**Records provided**
----------
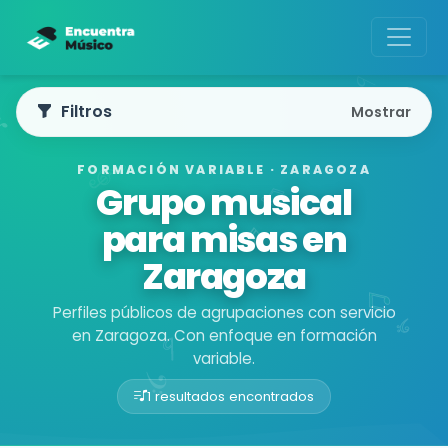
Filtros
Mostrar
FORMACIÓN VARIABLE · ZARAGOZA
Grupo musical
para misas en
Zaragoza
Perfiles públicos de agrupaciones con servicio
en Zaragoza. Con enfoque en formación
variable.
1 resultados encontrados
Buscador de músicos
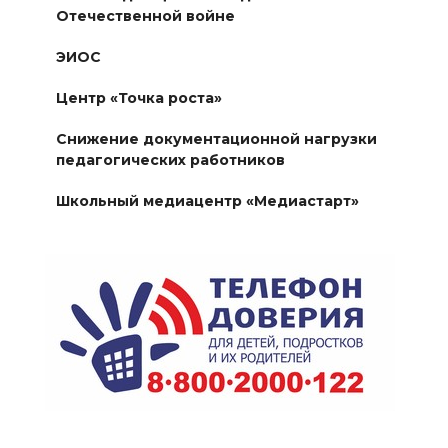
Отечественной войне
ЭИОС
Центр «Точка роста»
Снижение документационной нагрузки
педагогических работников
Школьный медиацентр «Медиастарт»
----------
**Problem**
Turn the lines above into a numbered list, skipping any blank lines. Leave the pictures out of your answer.

**Problem solution**
1. Filtros
2. Mostrar
3. FORMACIÓN VARIABLE · ZARAGOZA
4. Grupo musical
5. para misas en
6. Zaragoza
7. Perfiles públicos de agrupaciones con servicio
8. en Zaragoza. Con enfoque en formación
9. variable.
10. 1 resultados encontrados
11. Buscador de músicos
12. Отечественной войне
13. ЭИОС
14. Центр «Точка роста»
15. Снижение документационной нагрузки
16. педагогических работников
17. Школьный медиацентр «Медиастарт»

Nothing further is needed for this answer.